Steve Tronick, who conducts research on gene structures and cancer at the National Cancer Institute, said the device should "save tremendous amounts of time" in an area "extremely important to cancer research and all biology." He said he had not read the technical report on the invention in the June 12 issue of Nature but expects the device to be a success.
DNA, short for deoxyribonucleic acid, is a long, double-stranded molecule that carries the blueprint for the construction of living organisms. DNA molecules make up the 23 pairs of chromosomes in each human cell. Aligned single-file on each chromosome are genes that determine individuals' height, hair color, foot size and everything else that makes them human and unique.
The Caltech device uses a laser, dyes and a microcomputer to exploit the fact that each DNA molecule resembles a string of about 1,000 tiny beads.
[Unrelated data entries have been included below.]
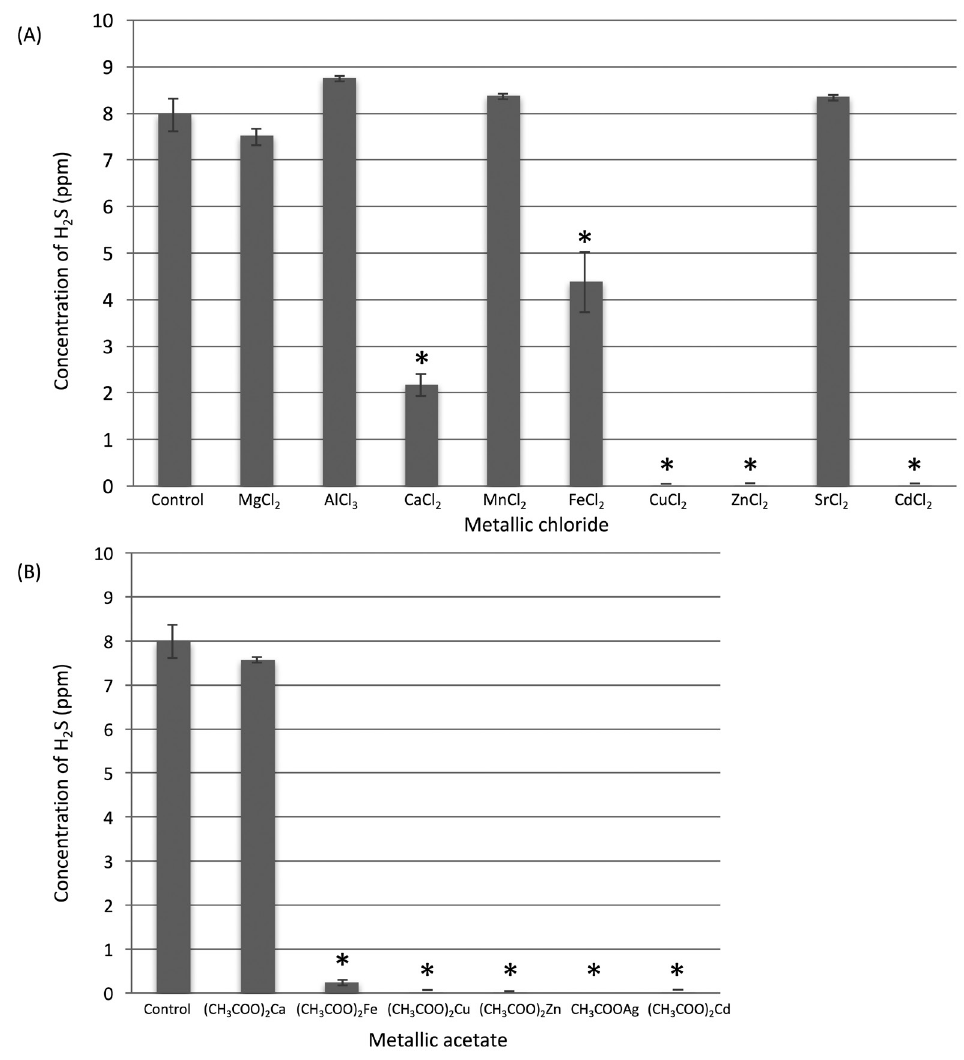
Figure 1- The direct inhibitory effects of aqueous solutions of metal chlorides (A) and metal acetates (B) on gaseous H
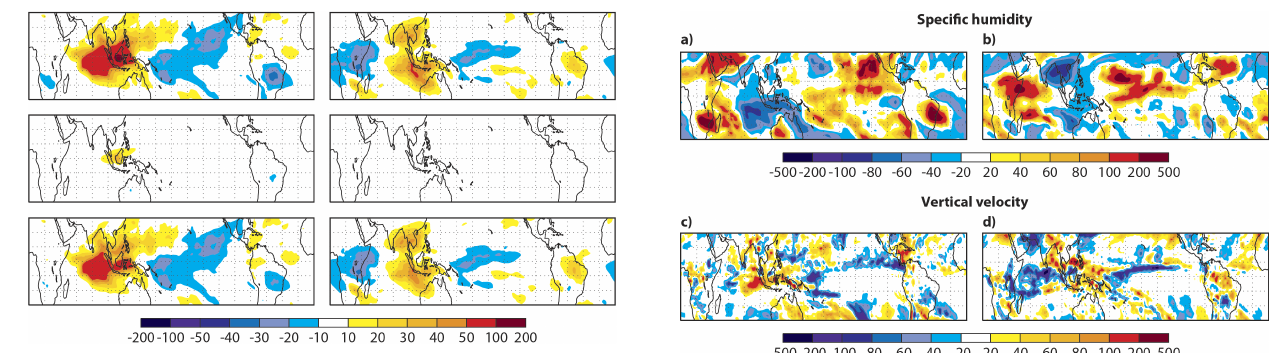
Figure 16. Top panels: specific humidity differences at 500hPa in percent for October (a) and December (b) from the experiments BASE06 minus BASE05. Blue colours show reduced specific hu- midity, red colours increased values. Bottom panels: differences of vertical velocity in mms − 1 for October (c) and December (d) from the experiments BASE06 minus BASE05. Blue colours show in- creased ascent, red colours increased descent.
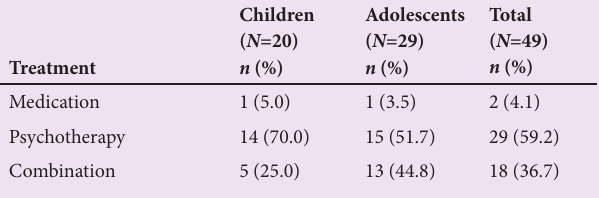
Table 6. Treatment of children and adolescents with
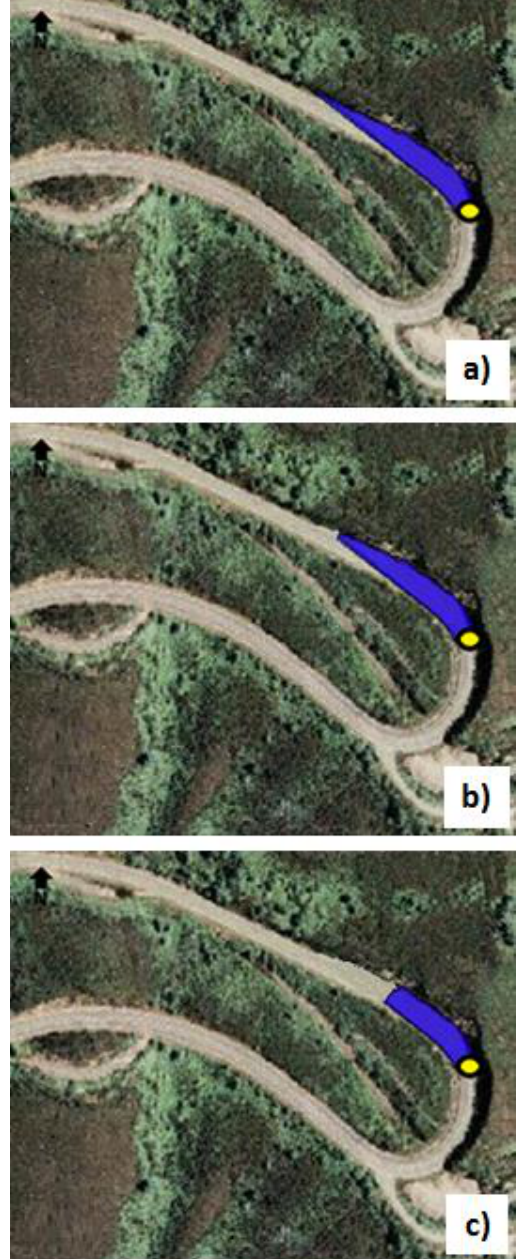
Figure 11. Case study 2. Visibility diagram in the inter urban road between Ourense and Castro Caldelas. Yellow circle indicates the car position. Visibility range: a) 150 m (fog), b) 100 m (dense fog), and c) 50 m (ultra dense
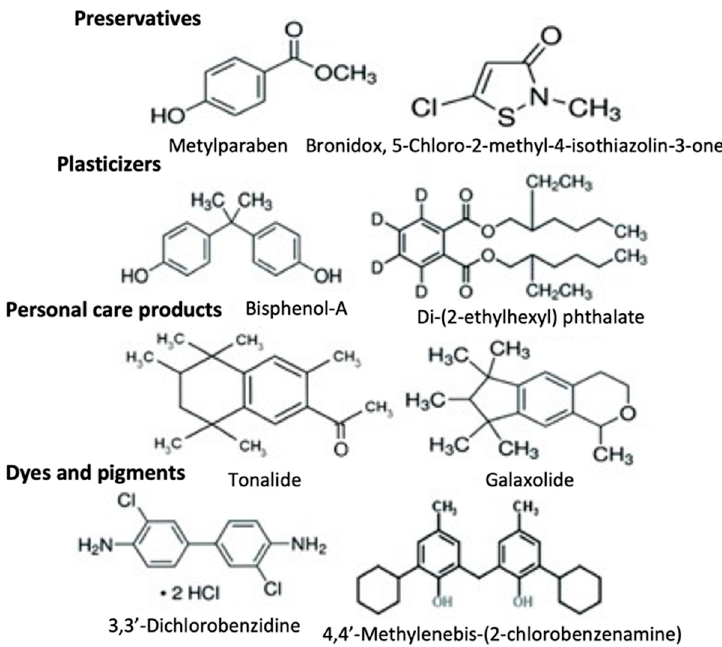
Figure 2. Structure of some xenobiotics (Reproduced with permission from [24]; published by Springer eBook, 2019).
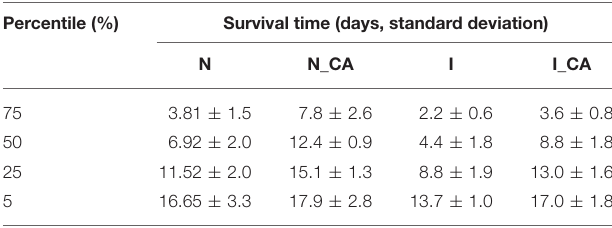
TABLE 1 | Percentiles of C. elegans lifespan for the various nematode groups considered in the study. Percentile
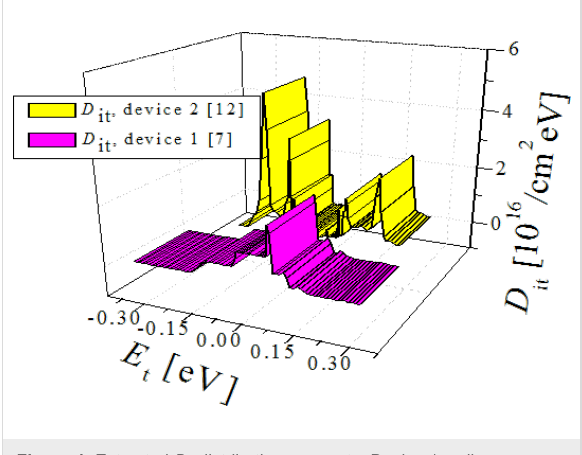
Figure 4: Extracted D it distribution, magenta: Device 1, yellow: Device 2.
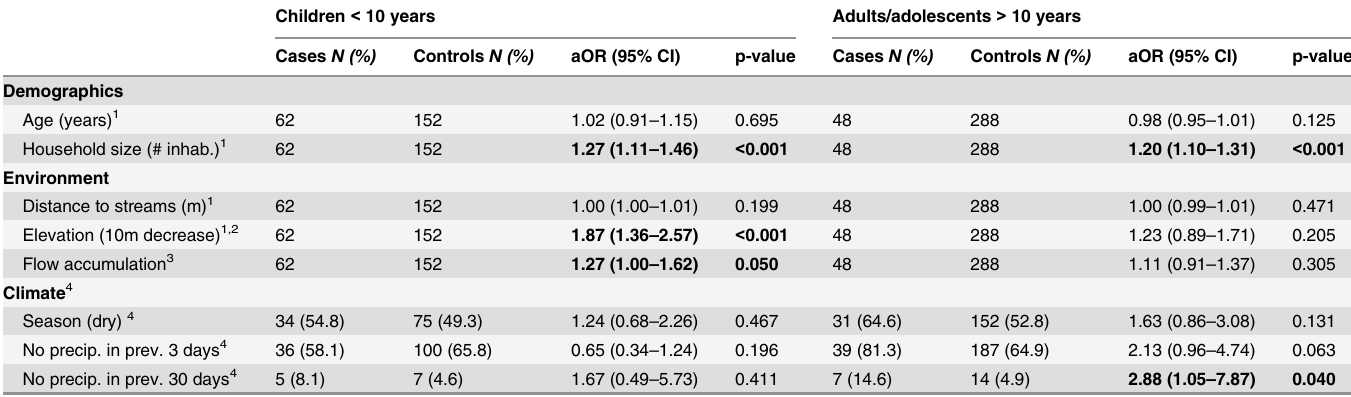
Table 2. Adjusted odds ratios by demographic and environmental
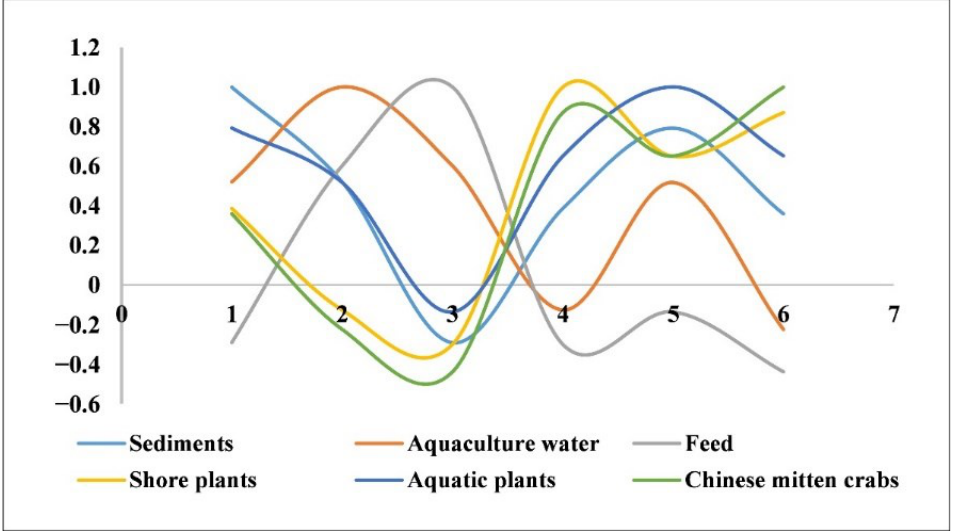
Figure 6. Correlation analysis of the residual pollutants in Chinese mitten crabs and the potential sources.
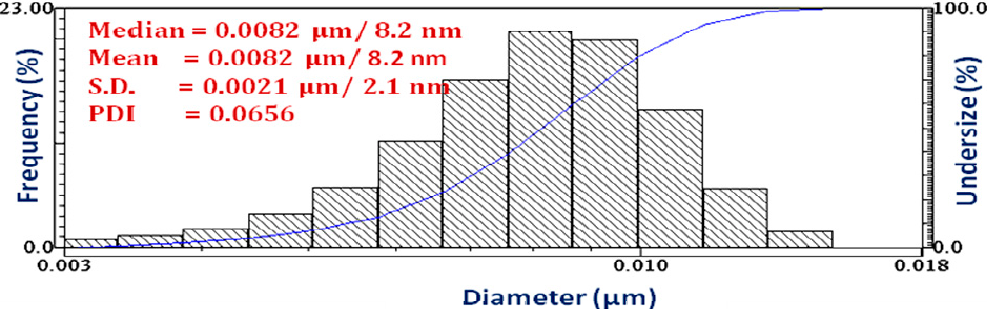
Figure 4. DLS size distribution of the Cu 2 O nanoparticles. Abbreviations: DLS, dynamic light scattering.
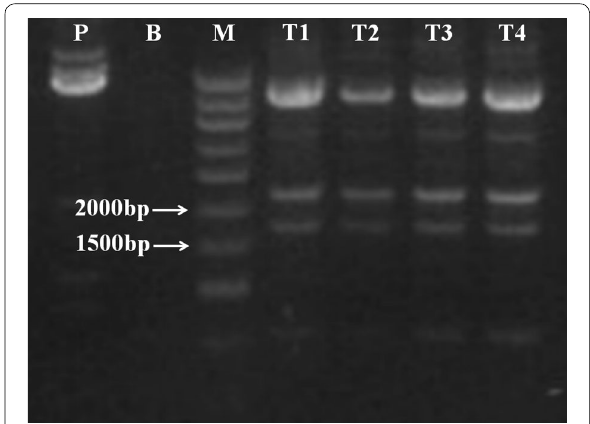
Fig. 5 P plasmid pCAMBIA1303, B blank control, M DNA ladder marker, T1–T4 different transformed D. salina cells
Each "bead" is one of four basic units called nucleotides, either adenosine, guanosine, cytosine or thymidine. Scientists call the nucleotides A, G, C or T.
The sequence of the nucleotides along the molecule determines its genetic information. The machine can determine that sequence 100 times more efficiently than a human researcher, accelerating the discovery of the single misplaced nucleotide that often identifies a cancer-causing or disease-prone organism.
Until now, researchers have used a manual method of DNA sequencing developed by Nobel laureate Fred Sanger of Cambridge University.
Jane Z. Sanders, a biologist on the Caltech team, said Caltech senior research fellow Lloyd M. Smith developed a way to color code the ends of fragments of DNA, green for those ending with the A nucleotide, yellow-green for G, orange for C and red for T.
Working with grants from the National Science Foundation, the Baxter Foundation, the Weingart Foundation, Monsanto Corp. and Upjohn Inc., the Caltech team injected color-coded DNA fragments into an ultra-thin glass tube full of gel and forced them down the tube with an electrical field. The smaller fragments travel faster than the larger, and they quickly arrange themselves in order of length, each fragment one nucleotide shorter than the one above it.
A laser beam then catches each fragment as it goes by, helping to illuminate and identify the color code of each fragment end. The signal is transmitted to a computer, which produces a long string of As, Gs, Cs and Ts denoting the sequence of that molecule. That sequence then can be compared to the proper sequence for that organism.
Hood said he expects at least 1,000 of the devices to be sold soon after a Foster City, Calif., firm begins marketing them in about nine months. Caltech officials declined to say how much the university will receive in royalties. Hood's team also included Robert J. Kaiser, Peter Hughes, Christopher Dodd and Stephen B.H. Kent.